Manchester kopierte an diesem Abend Leverkusens Drama in Deutschland: versagen, wenn es drauf ankommt, durch unangemessene Vorsicht, gepaart mit Arroganz. Manchester musste gewinnen. Und wartete ab. Toppmöller war „überrascht über die Aufstellung ohne Solskjaer“. Nur ein Angreifer, das spielte Bayer ins Konzept, zumal Ruud van Nistelrooy von Lucio und Zivkovic überraschend komplett ausgeschaltet wurde. Auch Bastürk wunderte sich: „Wir alle hatten ManU offensiver erwartet.“

Bezeichnend: In der zweiten Halbzeit kam ManU erst in Minute 66 wieder in den Bayer-Strafraum, erst nach 72 Minuten gelang der erste Torschuss. Zum Schluss wurde es arg eng, letztlich war ihnen die Zeit zerronnen. Exakt wie Bayer in Nürnberg untergegangen war und damals in Haching verlor. Manchester hatte in der BayArena sein Unterhaching zelebriert. Gern hätte man gewusst, ob Ferguson der Name Under-Hatsching etwas sagt. Aber da war er schon weg.

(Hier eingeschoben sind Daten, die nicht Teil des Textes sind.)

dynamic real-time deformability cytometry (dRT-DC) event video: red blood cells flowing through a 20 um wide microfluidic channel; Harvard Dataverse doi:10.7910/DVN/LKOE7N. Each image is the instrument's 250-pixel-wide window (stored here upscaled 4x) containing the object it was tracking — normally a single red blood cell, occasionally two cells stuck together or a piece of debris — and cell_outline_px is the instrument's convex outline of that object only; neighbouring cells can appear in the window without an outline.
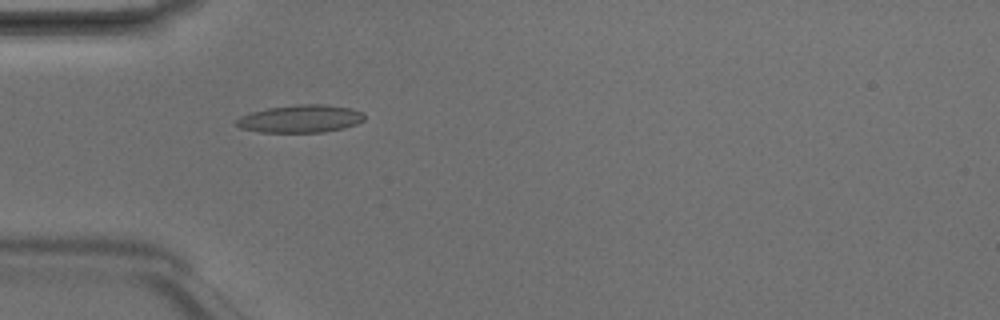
{"species": "Egyptian fruit bat (a non-hibernating species)", "species_latin": "Rousettus aegyptiacus", "temperature_condition": "room temperature", "stored_images_in_passage": 4, "camera_frame_rate_fps": 3000, "um_per_image_px": 0.085, "animal": {"sex": "male"}, "frame": {"image": 1, "passage_image": 4, "time_ms": 1.0, "image_size_px": [1000, 320], "cell_outline_px": [[364, 120], [356, 124], [344, 128], [324, 132], [260, 132], [240, 128], [232, 124], [240, 116], [252, 112], [268, 108], [296, 104], [324, 104], [352, 108], [364, 112]], "centroid_in_image_um": [25.54, 10.09], "position_along_channel_um": 59.5, "area_um2": 20.87}}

Manchester United, jetzt selbst auf den Highway to Hell eingebogen (der nationale Titel geht wohl an Arsenal), hat Leverkusen auf die Schnellstraße ins Paradies geholfen. Ob die Deutschen am Ziel der Träume ankommen? Bayer habe, dozierte Alex Ferguson, auch gegen Real Madrid eine Chance; denn: „Ein Finale hat seine eigenen Gesetze.“ Gut zu wissen: Entsprechende Erkenntnisse hatten wir in Germany bislang nur von banalen Pokalspielen.